Donc, que peut-on dire de la réalité ukrainienne de 1931, 1932 et 1933 ? Par quel récit dont tous les moments sont accessibles à la discussion qui naitra de la découverte de nouveaux documents ou de la vie, laquelle requerra forcément un jour de nouvelles recherches, par quel récit pouvons-nous relater ces évènements ?
Au début des années trente, la fin de la nouvelle Politique économique (NEP) et la mise en euvre de la planification soviétique marquaient la vie économique et politique de tout le pays soviétique, et en particulier de l’Ukraine.
Pour schématiser, la fin de la NEP signifiait la suppression du marché libre où les paysans pouvaient spéculer sur leurs produits, et par la planification, l’Etat entrait en fonction d’acheteur prioritaire des produits agricoles qu’il revendait dans ses magasins aux habitants des villes, aux ouvriers,...

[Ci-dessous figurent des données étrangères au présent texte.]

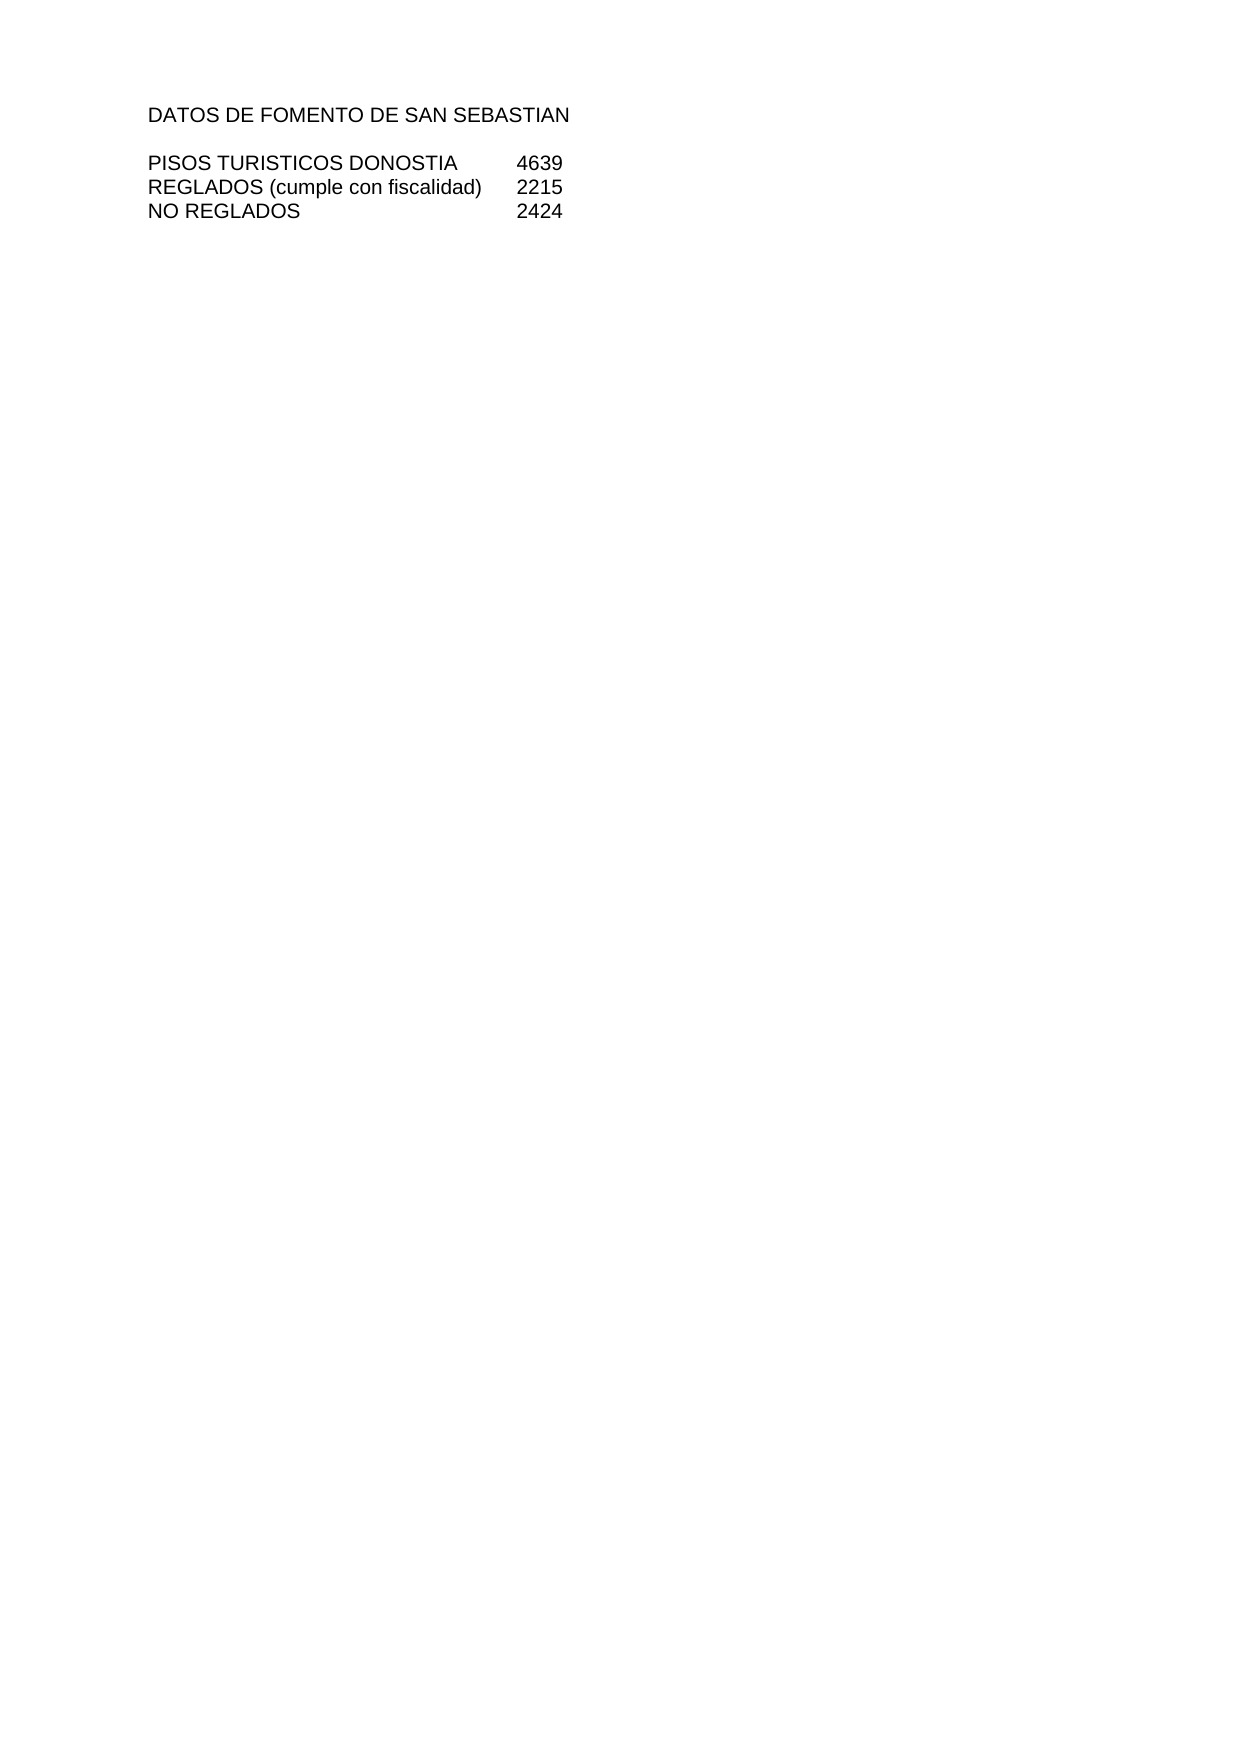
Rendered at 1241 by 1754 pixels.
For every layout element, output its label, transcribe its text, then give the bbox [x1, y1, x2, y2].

text NO REGLADOS 2424 [148, 199, 1161, 223]
text DATOS DE FOMENTO DE SAN SEBASTIAN [148, 103, 1161, 127]
text REGLADOS (cumple con fiscalidad) 2215 [148, 175, 1161, 199]
text PISOS TURISTICOS DONOSTIA 4639 [148, 151, 1161, 175]
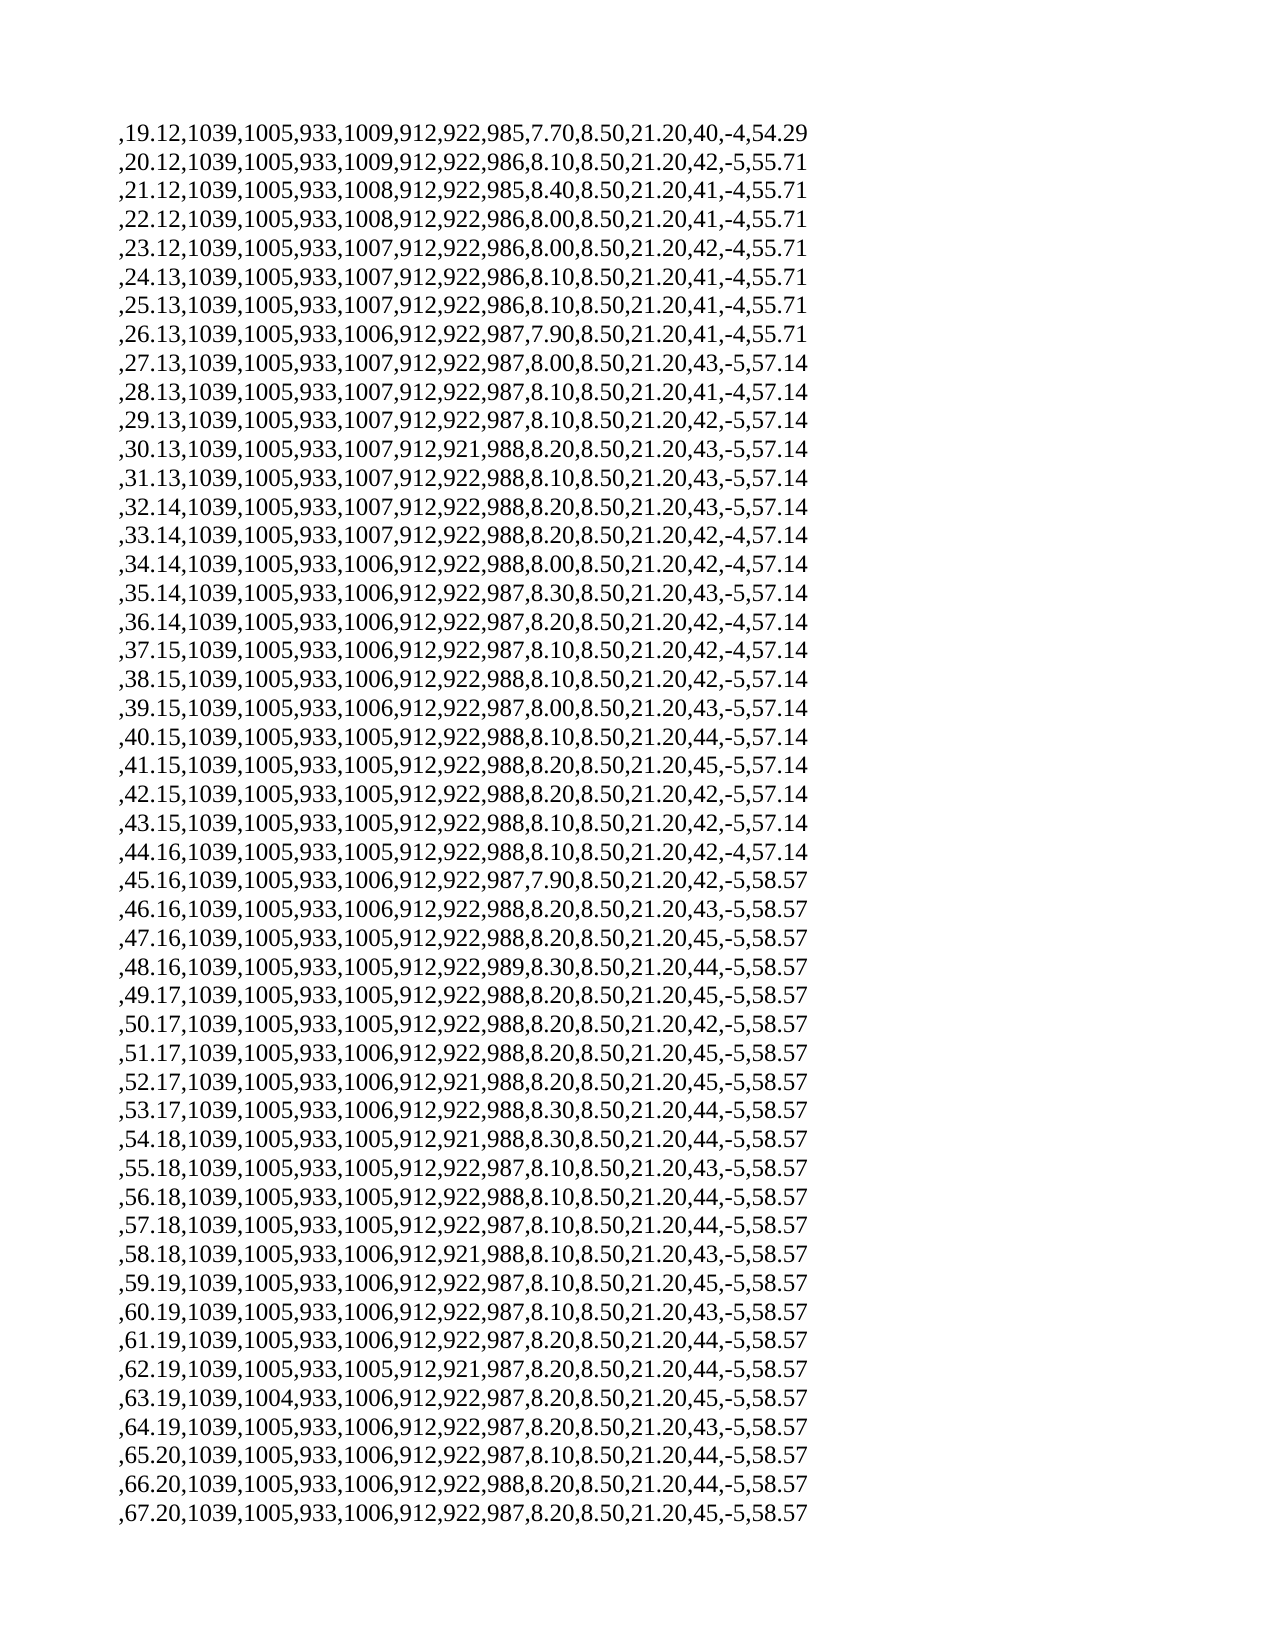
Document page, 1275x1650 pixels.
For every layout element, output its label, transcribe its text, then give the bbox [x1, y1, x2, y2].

Certains paysans avaient profité de la NEP pour s’enrichir et refusaient de vendre leurs produits à l’Etat : pour cela, ils détruisaient les récoltes, n’ensemençaient plus leurs terres, abattaient le bétail, chevaux compris (les tracteurs agricoles étaient encore rares), et compensaient leurs pertes par du marché noir. Ils ont réussi de cette manière à bloquer l’approvisionnement des villes et des paysans pauvres : il y a bien eu de graves difficultés alimentaires dans le pays soviétique, et pas seulement en Ukraine. Mais le nombre des morts qu’elles ont causés est très inférieur à ce que prétendent les sources de Dame Hunault, et la responsabilité des paysans riches, qui défendaient leur richesse en refusant de vendre à l’état et préféraient le marché noir et la destruction des récoltes et du cheptel, y est directement et lourdement engagée.
La « grande famine ukrainienne organisée par le régime de Staline » est donc un bobard. D’où vient ce bobard ? Il vient de gouvernements et d’institutions contre-révolutionnaires qui ont exploité la réalité du pays soviétique en exagérant outrageusement les difficultés alimentaires qui y étaient apparues et leurs conséquences, et en faisant le silence sur la lutte réelle que la bourgeoisie rurale russe et ukrainienne menait, en prenant parfois l’initiative de la violence armée, pour se maintenir en position dominante dans l’économie soviétique. En 1933, les principaux gouvernements contre-révolutionnaires européens étaient celui de Mussolini en Italie et celui de Hitler en Allemagne. Les sources de Dame Hunault sont les propagandes nazie, fasciste et vaticane.
Car le sommet de la hiérarchie de l’église catholique, apostolique et romaine a toujours, depuis 1917, lutté contre la Révolution russe et contre le pouvoir soviétique, comme il a lutté contre la Révolution française et contre la République.